* [Work order]
Could you set down exactly the lines of the data below, starting at the one that holds "11.1 Information on toxicological effects" and ending at the one that holds "Not Applicable", both included, and only those?

□ □ □ □ □ □ □

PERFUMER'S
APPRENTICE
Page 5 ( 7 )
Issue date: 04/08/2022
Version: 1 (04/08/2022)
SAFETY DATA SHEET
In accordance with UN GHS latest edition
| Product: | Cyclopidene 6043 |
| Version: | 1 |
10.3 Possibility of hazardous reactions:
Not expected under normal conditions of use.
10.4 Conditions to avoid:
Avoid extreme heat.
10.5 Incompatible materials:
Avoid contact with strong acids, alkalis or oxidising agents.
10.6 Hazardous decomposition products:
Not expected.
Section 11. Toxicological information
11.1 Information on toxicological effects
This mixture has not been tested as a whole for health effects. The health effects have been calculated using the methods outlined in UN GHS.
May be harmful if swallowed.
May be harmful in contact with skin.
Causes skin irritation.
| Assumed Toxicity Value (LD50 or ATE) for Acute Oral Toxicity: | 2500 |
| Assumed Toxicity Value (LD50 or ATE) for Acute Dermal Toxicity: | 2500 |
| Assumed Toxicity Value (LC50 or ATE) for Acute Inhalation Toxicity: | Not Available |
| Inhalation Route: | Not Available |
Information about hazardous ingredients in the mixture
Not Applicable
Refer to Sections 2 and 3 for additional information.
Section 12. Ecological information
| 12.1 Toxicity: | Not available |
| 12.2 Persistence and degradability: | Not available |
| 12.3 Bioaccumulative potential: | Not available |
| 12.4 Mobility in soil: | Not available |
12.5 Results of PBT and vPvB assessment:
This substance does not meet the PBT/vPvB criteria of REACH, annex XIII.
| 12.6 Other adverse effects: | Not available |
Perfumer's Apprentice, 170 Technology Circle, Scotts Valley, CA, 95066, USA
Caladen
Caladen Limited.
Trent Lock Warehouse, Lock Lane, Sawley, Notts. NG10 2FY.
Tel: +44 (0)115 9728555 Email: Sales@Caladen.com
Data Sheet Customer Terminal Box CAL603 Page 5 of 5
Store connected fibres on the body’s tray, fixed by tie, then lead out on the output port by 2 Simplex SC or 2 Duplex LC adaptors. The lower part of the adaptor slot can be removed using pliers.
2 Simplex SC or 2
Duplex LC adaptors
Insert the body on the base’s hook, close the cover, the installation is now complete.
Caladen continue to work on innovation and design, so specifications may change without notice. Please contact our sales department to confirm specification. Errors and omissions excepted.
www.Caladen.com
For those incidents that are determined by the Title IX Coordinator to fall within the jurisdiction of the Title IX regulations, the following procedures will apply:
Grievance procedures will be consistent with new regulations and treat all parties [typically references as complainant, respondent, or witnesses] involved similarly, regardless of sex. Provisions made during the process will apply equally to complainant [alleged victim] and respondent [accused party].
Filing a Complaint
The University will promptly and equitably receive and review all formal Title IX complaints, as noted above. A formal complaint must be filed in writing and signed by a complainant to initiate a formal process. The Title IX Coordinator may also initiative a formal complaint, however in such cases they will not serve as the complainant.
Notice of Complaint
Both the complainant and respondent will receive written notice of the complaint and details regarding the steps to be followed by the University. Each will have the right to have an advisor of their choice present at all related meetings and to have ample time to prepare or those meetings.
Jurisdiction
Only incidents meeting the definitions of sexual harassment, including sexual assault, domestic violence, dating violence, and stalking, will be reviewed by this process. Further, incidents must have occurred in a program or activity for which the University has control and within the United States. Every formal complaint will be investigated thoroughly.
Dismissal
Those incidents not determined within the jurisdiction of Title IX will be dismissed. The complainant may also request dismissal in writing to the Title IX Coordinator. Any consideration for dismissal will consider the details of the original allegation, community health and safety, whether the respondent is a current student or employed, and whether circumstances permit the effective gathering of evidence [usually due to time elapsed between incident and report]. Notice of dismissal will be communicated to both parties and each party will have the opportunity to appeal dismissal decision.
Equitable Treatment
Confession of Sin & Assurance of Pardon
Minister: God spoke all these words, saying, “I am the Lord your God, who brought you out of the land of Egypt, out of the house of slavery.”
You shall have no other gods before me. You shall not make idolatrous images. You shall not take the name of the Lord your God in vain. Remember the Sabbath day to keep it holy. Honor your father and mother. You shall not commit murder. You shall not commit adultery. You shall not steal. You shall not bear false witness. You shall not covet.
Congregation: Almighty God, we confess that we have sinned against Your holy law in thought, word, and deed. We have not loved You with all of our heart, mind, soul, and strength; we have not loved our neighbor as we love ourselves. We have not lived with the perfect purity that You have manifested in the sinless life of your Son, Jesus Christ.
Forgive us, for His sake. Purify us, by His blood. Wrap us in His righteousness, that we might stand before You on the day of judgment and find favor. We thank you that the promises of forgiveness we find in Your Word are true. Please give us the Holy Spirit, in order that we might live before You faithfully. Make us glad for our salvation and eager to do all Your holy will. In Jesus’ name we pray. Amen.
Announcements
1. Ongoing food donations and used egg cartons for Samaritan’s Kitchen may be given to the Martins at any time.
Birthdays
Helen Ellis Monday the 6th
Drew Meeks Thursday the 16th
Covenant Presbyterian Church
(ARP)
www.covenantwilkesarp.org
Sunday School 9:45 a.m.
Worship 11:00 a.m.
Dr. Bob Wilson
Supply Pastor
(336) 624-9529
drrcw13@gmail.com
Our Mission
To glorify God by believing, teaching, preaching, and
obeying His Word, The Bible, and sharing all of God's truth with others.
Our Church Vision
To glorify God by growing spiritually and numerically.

□ □ □ □ □ □ □

* [Reply]
11.1 Information on toxicological effects
This mixture has not been tested as a whole for health effects. The health effects have been calculated using the methods outlined in UN GHS.
May be harmful if swallowed.
May be harmful in contact with skin.
Causes skin irritation.
| Assumed Toxicity Value (LD50 or ATE) for Acute Oral Toxicity: | 2500 |
| Assumed Toxicity Value (LD50 or ATE) for Acute Dermal Toxicity: | 2500 |
| Assumed Toxicity Value (LC50 or ATE) for Acute Inhalation Toxicity: | Not Available |
| Inhalation Route: | Not Available |
Information about hazardous ingredients in the mixture
Not Applicable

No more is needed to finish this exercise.